A major and original work of history which, for the first time, investigates the lives of children under the Nazis.
Children lay at the heart of the Nazi war. The Nazis murdered Jewish, gypsy and disabled children, so that the pure-bred German child would inherit the new colonial empire being conquered in the East. Yet in the final weeks of the war, the regime would devour its own, calling on the very teenagers it had so lauded to sacrifice themselves on the 'altar of the fatherland', as it sent teenage girls to flak batteries and boys to fight Soviet tanks, or to hunt down escaped concentration camp inmates.

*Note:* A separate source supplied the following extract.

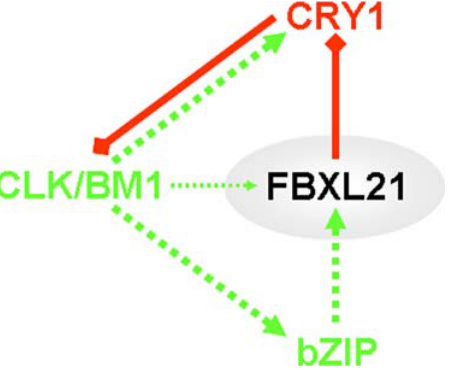
Figure 7. A model for Fbxl21 function in the mammalian circadian clock. Transcriptional control (green dashed line) by CLK/ BM1 directs rhythmic expression of Cry1 and the PAR-bZIP and also has a modest effect upon Fbxl21 . Transcription of Fbxl21 mostly depends on the PAR-bZIP proteins. The FBXL21 protein in turn controls degradation of CRY1 (red diamond-ended line) and therefore exerts a pivotal role in the control of CRY1-mediated inhibition of CLK/BM1 transcription (red diamond-ended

Although the Nazi regime separated children on the basis of race and national identity, the experience of children does not fall into tidy categories. Even in this most murderous of European wars, children were not merely passive victims of genocide, bombing, mechanised warfare, starvation policies and mass flight. They were also active participants, going out to smuggle food, ply the black market, and care for sick parents and siblings. As they absorbed the brutal new realities of German occupation, Polish boys played at being Gestapo interrogators, and Jewish children at being ghetto guards or the SS. Within days of Germany's own surrender, German children were playing at being Russian soldiers. As they imagined themselves in the roles of their enemies, children expressed their hopes, fears and envy in their play.
Drawing on a wide range of new sources, from welfare and medical files to private diaries, letters and drawings, Nicholas Stargardt evokes the individual voices of children under Nazi rule. In re-creating their wartime experiences, he has produced a challenging new historical interpretation of the Second World War.